Isso, o que a memória alcança. Os espetáculos do Projeto Pixinguinha, o Seis e Meia, tanta gente maravilhosa, inclusive Nana Caymmi que "viajou" agora há pouco. Vi Gilberto Gil em um show super intimista. Gal, Nara, Elis e o Zimbo Trio, Ângela Rô-rô, Miúcha, Braguinha, João Donato, Arrigo, João Nogueira, a Camerata Carioca, Leila Pinheiro… eita, ótimos tempos!

Teatro Alberto Maranhão Foto: ipatrimônio

Ao lado do Teatro, o Colégio Salesiano São José, na época dirigido por padres que também eram boa parte dos professores. Padres Tadeu, Mário Daorizi, Natal, Amadeu, Valdir, Tenório, que cuidava da horta, Falcone. Alguns amarravam a batina nas pernas e vinham jogar bola com a meninada. O espaço, antiga casa do industrial Juvino Barreto, era uma maravilha por si só. Imensos corredores, escadas antigas, de madeira, três campos de futebol, mangueiras, altas e altaneiras palmeiras imperiais.

Colégio Salesiano São José- Foto: Agora RN

Na praça todo tipo de vendedores. Roletes de cana, sonhos, amendoim torradinho, geleia de coco, pirulitos, sorvetes, picolés, laranjas descascadas em uma maquininha.
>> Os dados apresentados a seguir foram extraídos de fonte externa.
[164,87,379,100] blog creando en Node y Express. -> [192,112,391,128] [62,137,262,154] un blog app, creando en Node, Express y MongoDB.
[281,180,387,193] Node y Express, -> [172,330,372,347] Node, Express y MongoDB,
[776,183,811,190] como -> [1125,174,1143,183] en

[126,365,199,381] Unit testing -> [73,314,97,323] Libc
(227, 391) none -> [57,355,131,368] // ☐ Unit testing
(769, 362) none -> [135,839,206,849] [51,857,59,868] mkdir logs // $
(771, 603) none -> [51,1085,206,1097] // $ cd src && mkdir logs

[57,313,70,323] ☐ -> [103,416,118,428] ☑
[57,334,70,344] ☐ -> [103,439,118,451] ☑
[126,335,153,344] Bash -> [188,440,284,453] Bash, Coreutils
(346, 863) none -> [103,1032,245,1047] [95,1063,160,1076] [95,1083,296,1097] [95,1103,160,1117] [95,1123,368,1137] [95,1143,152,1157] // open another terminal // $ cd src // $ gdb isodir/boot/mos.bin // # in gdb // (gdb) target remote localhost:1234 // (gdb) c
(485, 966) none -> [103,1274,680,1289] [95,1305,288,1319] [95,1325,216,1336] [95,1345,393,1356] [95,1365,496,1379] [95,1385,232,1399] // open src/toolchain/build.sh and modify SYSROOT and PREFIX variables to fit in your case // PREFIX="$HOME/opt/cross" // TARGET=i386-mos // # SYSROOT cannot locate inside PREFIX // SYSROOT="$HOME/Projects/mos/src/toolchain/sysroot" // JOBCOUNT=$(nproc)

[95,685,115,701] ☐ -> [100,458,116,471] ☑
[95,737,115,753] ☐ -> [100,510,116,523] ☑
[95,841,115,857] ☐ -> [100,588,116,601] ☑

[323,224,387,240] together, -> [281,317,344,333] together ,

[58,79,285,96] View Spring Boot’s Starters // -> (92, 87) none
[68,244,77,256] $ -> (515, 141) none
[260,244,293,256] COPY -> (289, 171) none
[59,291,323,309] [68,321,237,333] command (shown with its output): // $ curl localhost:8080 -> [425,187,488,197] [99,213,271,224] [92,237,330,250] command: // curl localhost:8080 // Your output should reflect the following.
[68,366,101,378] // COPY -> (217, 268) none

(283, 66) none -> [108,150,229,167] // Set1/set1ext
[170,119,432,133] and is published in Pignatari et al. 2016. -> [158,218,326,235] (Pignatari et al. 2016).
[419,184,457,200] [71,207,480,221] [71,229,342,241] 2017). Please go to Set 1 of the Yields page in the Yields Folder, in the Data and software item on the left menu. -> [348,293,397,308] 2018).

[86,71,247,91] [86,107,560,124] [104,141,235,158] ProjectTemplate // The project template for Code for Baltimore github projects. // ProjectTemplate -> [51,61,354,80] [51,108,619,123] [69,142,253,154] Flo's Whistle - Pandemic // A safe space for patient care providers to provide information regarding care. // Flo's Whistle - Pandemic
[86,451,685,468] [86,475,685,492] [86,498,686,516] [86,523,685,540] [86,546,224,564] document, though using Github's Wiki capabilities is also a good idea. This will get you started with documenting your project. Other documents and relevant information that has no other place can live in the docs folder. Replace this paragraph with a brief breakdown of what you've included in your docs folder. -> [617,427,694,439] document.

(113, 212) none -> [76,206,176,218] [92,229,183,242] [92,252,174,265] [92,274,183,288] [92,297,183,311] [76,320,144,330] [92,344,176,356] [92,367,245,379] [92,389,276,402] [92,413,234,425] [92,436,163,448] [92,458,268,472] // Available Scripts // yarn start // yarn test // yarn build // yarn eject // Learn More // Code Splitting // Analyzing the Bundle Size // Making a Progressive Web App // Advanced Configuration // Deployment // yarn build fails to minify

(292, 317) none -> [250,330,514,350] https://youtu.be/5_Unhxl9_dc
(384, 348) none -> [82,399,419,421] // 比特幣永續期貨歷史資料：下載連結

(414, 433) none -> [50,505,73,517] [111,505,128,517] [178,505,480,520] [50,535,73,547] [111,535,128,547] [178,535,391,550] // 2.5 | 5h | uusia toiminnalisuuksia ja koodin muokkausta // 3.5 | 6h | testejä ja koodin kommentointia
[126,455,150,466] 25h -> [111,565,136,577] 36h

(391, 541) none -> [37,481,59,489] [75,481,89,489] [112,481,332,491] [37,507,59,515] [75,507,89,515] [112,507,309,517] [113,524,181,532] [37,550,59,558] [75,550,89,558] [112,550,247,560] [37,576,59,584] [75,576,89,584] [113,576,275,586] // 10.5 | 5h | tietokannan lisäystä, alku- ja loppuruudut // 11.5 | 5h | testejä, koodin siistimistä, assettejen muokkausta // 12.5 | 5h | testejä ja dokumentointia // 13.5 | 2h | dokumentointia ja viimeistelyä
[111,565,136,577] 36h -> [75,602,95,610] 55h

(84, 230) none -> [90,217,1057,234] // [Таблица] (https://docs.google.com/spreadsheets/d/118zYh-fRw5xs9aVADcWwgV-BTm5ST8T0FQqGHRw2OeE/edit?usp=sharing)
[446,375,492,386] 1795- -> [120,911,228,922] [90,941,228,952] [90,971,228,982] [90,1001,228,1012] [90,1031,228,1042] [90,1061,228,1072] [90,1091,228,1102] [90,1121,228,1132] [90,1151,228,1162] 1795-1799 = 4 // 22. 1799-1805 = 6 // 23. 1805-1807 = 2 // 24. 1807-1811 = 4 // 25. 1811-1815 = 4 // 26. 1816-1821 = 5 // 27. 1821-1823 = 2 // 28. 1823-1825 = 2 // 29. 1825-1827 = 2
Nosso rico dinheirinho ficava ali mesmo. Resistir, quem há de? Além disso, a Praça Augusto Severo ainda dispunha de uma mini biblioteca ali colocada por Djalma Maranhão, o prefeito mais atuante que a cidade já teve. Amigo e apoiador dos
grupos folclóricos, nem parecia os gestores de hoje, longe disso.

E o Grande Hotel? Tantas histórias naqueles alpendres. Tantos personagens ao longo dos anos. O major Teodorico Bezerra recebendo correligionários e autoridades. O restaurante maravilhoso, o piano de Paulinho Lira. A barbearia, com uma manicure de belas pernas.

Vindo da escola para casa o cheiro que emanava da cozinha comandada por Santana estimulava meu apetite. Na outra esquina era o restaurante do SAPS, popular, com longas filas. A Confeitaria Delícia, do português Olívio, teve seus dias de glória. Na parede, um desenho de Newton Navarro representando barqueiros do Tejo.

No sábado, as mesas eram colocadas na rua para tornar possível a limpeza. Dizem que ali nasceu o termo “saideira”. Cansado de esperar, um visitante foi ao bar chamar o seu anfitrião. - Isso não termina nunca? Perguntou. - Terminamos faz tempo, foi a resposta. É que estamos na décima saideira…

Revisitando o bairro da Ribeira me vejo no menino que fui. As ruas, becos e vielas que percorri no bairro e na vida. Drummond fala: de tudo fica um pouco. Da Ribeira, em mim, ficou muito, na cabeça e no coração.